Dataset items
* * * * *

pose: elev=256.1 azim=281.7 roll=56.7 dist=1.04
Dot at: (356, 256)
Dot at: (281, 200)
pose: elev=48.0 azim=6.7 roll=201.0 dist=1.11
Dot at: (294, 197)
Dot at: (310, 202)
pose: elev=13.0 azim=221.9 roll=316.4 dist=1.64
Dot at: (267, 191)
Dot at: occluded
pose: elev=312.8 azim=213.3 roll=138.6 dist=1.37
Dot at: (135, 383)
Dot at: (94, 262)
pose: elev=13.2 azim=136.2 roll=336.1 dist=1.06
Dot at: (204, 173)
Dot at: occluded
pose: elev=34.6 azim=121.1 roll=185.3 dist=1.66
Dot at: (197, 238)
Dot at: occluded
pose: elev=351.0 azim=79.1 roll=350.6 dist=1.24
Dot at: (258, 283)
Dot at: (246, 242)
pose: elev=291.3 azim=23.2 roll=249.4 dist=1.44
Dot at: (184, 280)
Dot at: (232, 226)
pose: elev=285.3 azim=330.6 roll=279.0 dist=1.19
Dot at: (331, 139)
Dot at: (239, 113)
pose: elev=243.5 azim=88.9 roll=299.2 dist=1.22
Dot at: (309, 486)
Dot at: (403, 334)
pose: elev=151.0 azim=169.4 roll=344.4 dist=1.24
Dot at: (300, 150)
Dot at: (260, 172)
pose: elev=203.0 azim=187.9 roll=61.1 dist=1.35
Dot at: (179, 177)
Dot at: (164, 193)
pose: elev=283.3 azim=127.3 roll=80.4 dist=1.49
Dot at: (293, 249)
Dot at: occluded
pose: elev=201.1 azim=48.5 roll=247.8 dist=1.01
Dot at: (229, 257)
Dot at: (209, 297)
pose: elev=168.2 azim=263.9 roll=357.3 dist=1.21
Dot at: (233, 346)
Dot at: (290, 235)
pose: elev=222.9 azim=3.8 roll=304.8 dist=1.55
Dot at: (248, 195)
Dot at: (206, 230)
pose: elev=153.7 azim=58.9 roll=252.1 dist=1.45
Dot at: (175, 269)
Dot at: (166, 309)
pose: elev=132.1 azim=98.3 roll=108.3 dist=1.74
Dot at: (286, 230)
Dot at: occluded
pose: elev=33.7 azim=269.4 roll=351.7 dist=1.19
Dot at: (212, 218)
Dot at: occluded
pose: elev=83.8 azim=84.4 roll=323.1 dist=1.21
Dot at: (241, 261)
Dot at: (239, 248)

* * * * *

**Directive**. Print the stretch of the listing from the line containing "pose: elev=33.7 azim=269.4" through the end of the listing, reproducing every line exactly.

**Full response**.
pose: elev=33.7 azim=269.4 roll=351.7 dist=1.19
Dot at: (212, 218)
Dot at: occluded
pose: elev=83.8 azim=84.4 roll=323.1 dist=1.21
Dot at: (241, 261)
Dot at: (239, 248)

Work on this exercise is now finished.